A WHO study showed that 17 percent of adult consultations in health centers involved psychiatric disorders, but only five percent would be recognized by these facilities’ staff.

“The need is really down there at the primary level of care, in the community, but they are not taken care of,” Ignacio said.

While government provides a budget for mental health care, its reach is limited, and most mental hospitals are inaccessible to people living in remote areas. They are also overcrowded. The poor cannot afford to seek help in private hospitals, either.

This is why Ignacio is undertaking “Project Ginhawa” in the municipalities of Marabut, Basey, and Sta. Rita in Western Samar. After Yolanda hit, the local health workers needed to be trained in mental health. From a “biomedical orientation for healthcare,” they shift perspectives to “a truly holistic care,” where the link of body, mind, and environment is made clear.

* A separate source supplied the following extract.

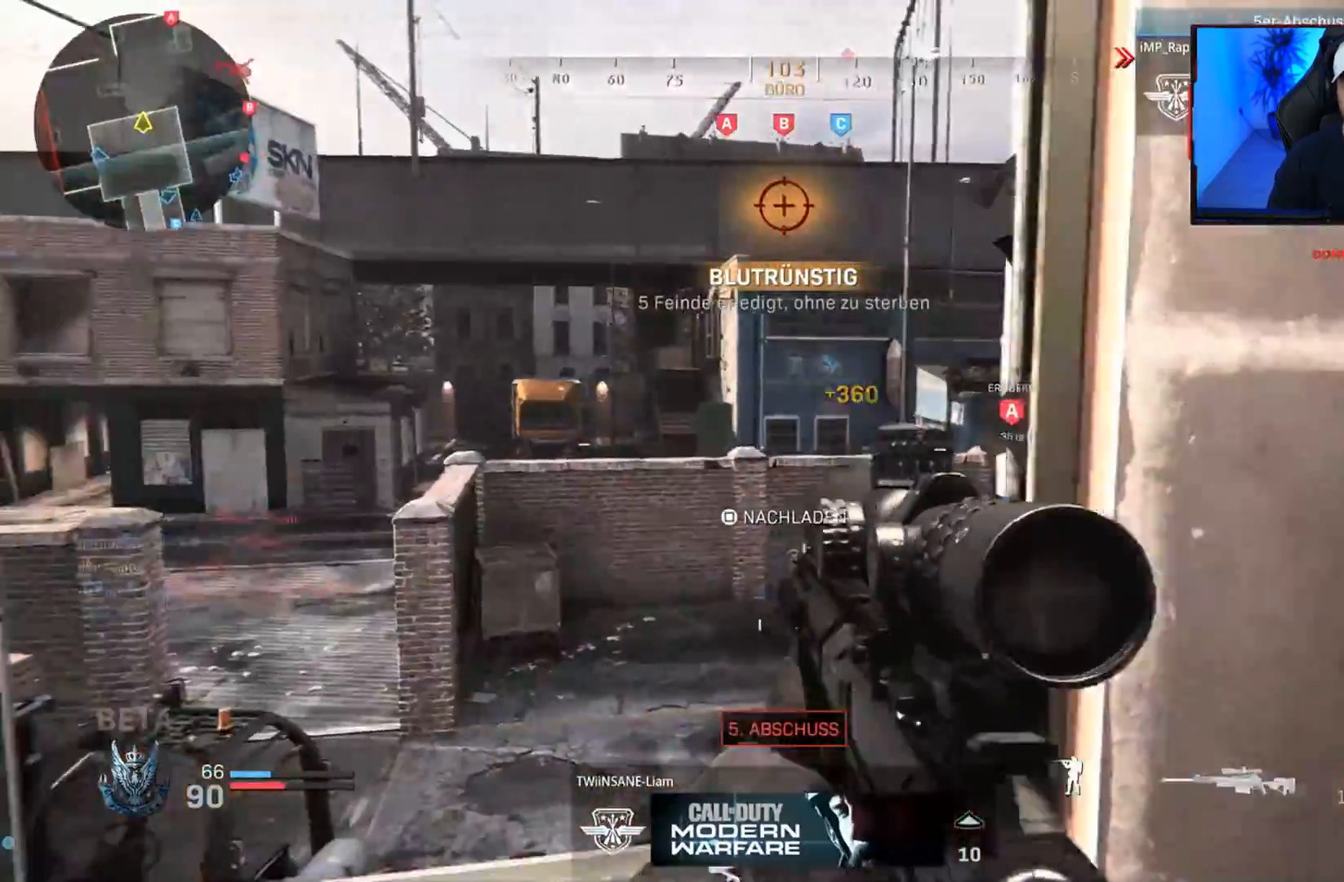
{"buttons": [], "left_stick": "left", "right_stick": "right", "events": [[133, "right_stick", "right"], [300, "right_stick", "center"], [417, "right_stick", "right"]]}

“There is no health without mental health,” Ignacio stressed.

Through Project Ginhawa, implemented by the World Association for Psychosocial Rehabilitation, Philippines with funding from Christoffer Blinden Mission, health workers “acquire skills to listen, establish rapport, and engage patients in the consultation of health problems,” she said. “They acquire the skill to allow the patient to express feelings and thoughts about symptoms, illness, and discuss treatment, which include consideration of his social situation, including stigma or anything mental.”

Health workers acquire the knowledge and skill in understanding “stress, grief, and crisis in daily life experiences.”

“The message to the health worker is, it’s not just a body that you have to deal with,” Ignacio said.

From July 2014 to July 2017, there had been 282 consultations in Marabut. Of these, 88 patients were found to not have any mental health problem immediately after the disaster, and 73 were found to have mood disorders or depression.

Once the patients have recovered, Project Ginhawa also promotes well-being through livelihood programs, sports programs, and spiritual programs.

Another innovation Ignacio is working on is telepsychiatry, which was piloted in Infanta, Quezon and Naga City, Camarines Sur. Through Skype, consultants from the Philippine General Hospital are able to train health workers in Infanta and Naga City.

“Trained health workers will consult with us, without us looking at their patients, because we’re still in the context of telementoring, supervising these health workers that we have trained, sustaining the relationship with us, and therefore hoping that if 500 psychiatrists cannot reach 110 million Filipinos … we can probably reach them through this,” Ignacio said.